Information shown.
- - - - -
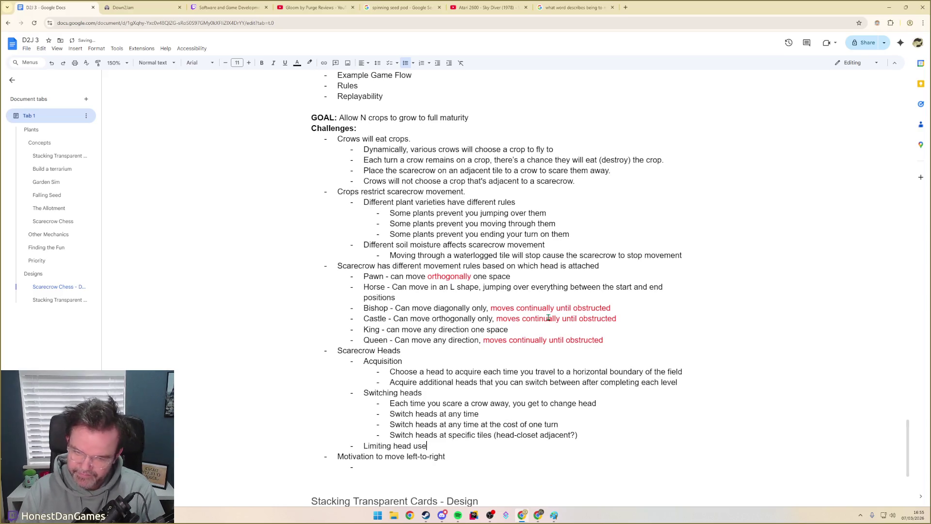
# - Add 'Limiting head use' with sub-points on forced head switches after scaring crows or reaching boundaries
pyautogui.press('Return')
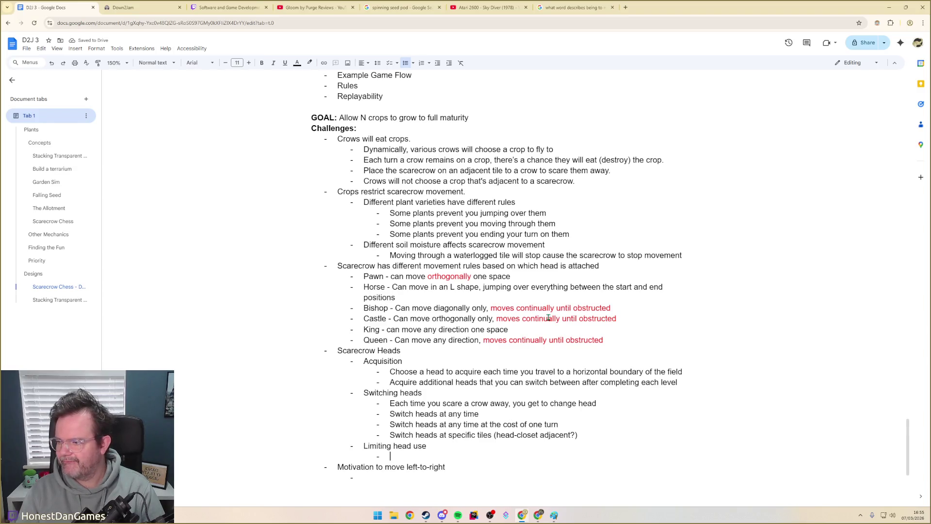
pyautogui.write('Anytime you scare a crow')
- - - - -
Description of the task. Please restate all of the listing above word for word, with no pictures.

Answer to this exercise.
# - Add 'Limiting head use' with sub-points on forced head switches after scaring crows or reaching boundaries
pyautogui.press('Return')
pyautogui.write('Anytime you scare a crow')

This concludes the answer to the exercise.